Several have stepped up to the plate already, including, for instance, companies like Goldman Sachs, ExxonMobil, and Coca-Cola. Despite some important successes, these companies often find integrating women into the world economy harder than it looks. To get it right, you must be very patient, pay very close attention specifically to the gender issues, step very carefully, and stand always ready to try a different approach or invent a new procedure for bringing this shadow economy into the global community.
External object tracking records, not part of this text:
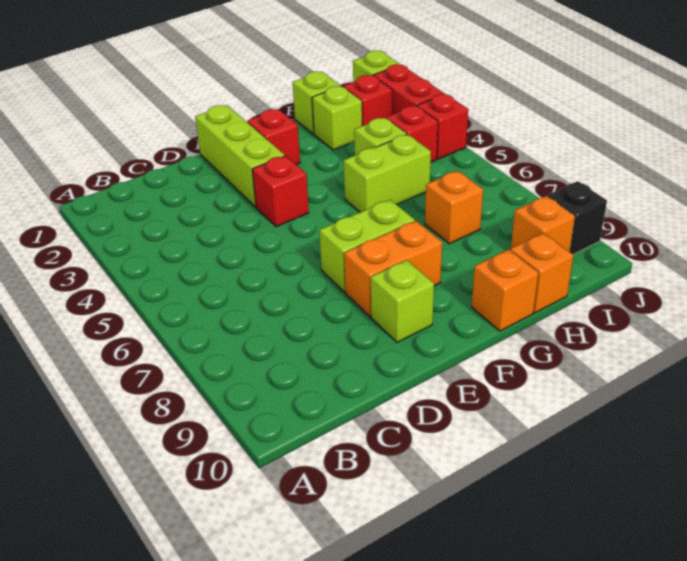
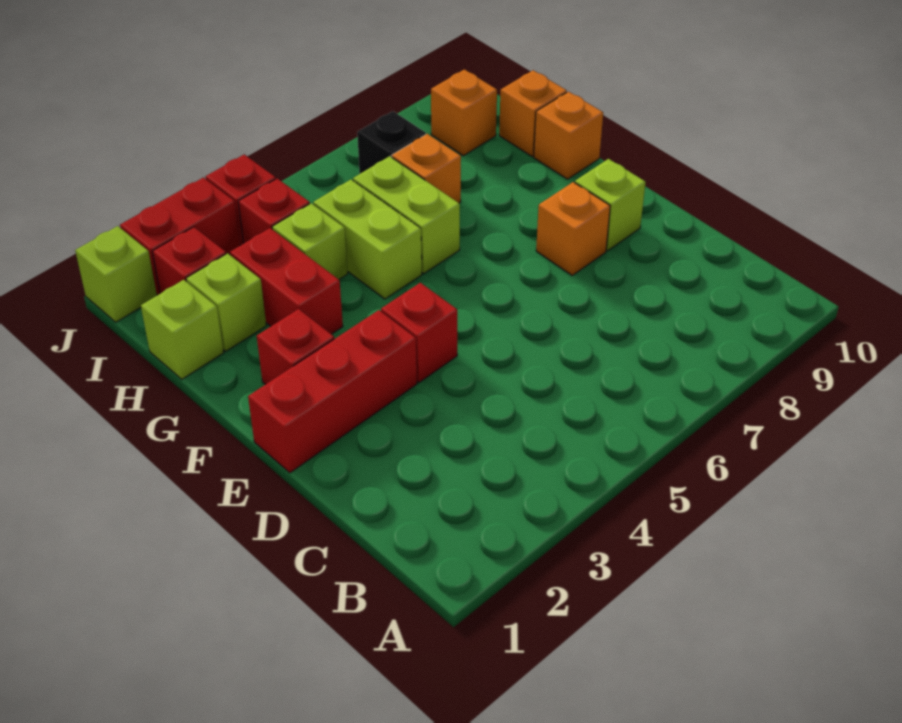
lime 1x3 brick [195,105,285,207] -> red 1x3 brick [248,310,417,473]
lime 1x2 brick [319,200,415,292] -> lime 1x2 brick moved to [353,156,460,273]
orange 1x2 brick [344,221,442,317] -> orange 1x1 brick [536,182,610,275]
none -> red 1x2 brick [230,228,343,334]
black 1x1 brick [547,181,607,254] -> black 1x1 brick moved to [357,111,426,174]

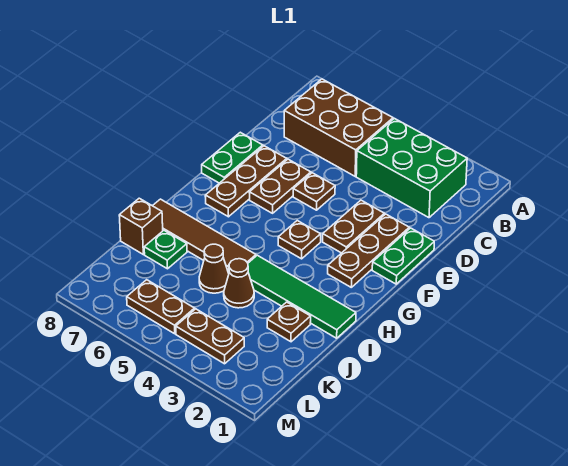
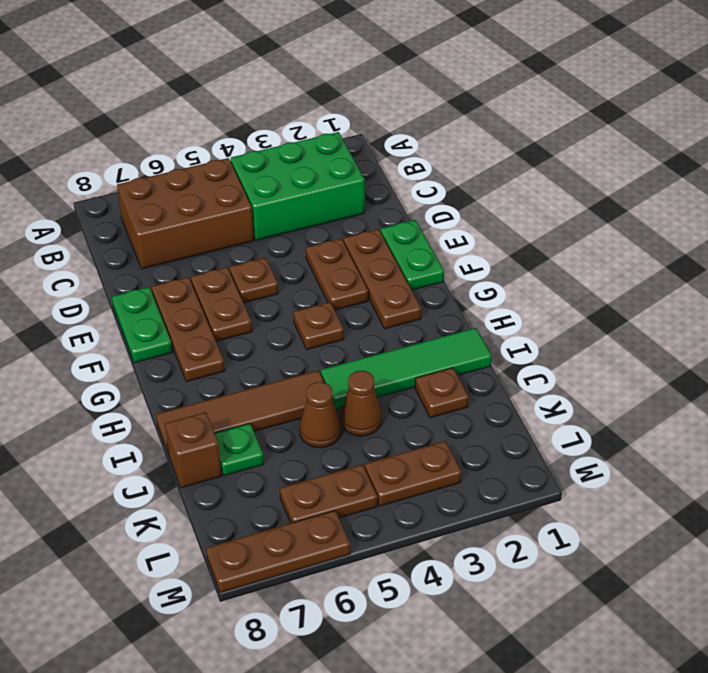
none -> brown 1x3 plate [206,511,350,593]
The Empowering Women Together project is, I believe, a breakthrough innovation. I have four reasons why I think this is true:
The Walmart system can give women-owned businesses access to a large market. You can teach entrepreneurship skills or open access to capital all you want, but until a woman has a customer base, her business is not going to grow. Those of us who work in this space on a day-to-day basis have learned in the past couple of years that “access to markets” (as the phrase goes) is a key problem for the Double X Economy.
EWT is holistic: it links women-as-consumers to women-as-producers in a way that can allow the Double X Economy to function like a modern system. Female consumers consistently demonstrate their interest in helping other women. By closing the loop between production and consumption, then working to connect up all the necessary points of contact from sourcing standards to shipping, EWT can help the world learn how the tricky businesses of knitting the Double X Economy to the formal system can be done.
The sheer size of Walmart will draw other companies and even governments into the effort on behalf of women. As an economic entity, Walmart is the size of Norway. As a global provisioning system (“retailer” is not a big enough word), Walmart draws from an extraordinarily wide swath of supply chains. What Walmart chooses to do in any particular part of their market affects every other organization that participates in that market.
This effort is operating within the actual Walmart business system. If it can be made to work and be sustainable, it will not be a one-off CSR initiative, but will presage a fundamental change in the way world business works.
Many companies today have awards they give high achieving women or charitable efforts that benefit poor mothers or special “leadership” seminars for their female employees. EWT holds the promise of an entirely different order: it points toward systemic change.
Beginning with the empires of Mesopotamia, major institutions of societies everywhere—the church, the state, the military, the universities—have worked to exclude and subordinate women. Today, multinationals represent a new kind of organizational sector, a commercial force with a unique kind of power and unprecedented command of resources. For one of the biggest of these to suddenly throw its weight—its thinking, its systems, its capabilities—into the world arena on behalf of women is something the likes of which has never occurred in history. I wanted to be there to see it.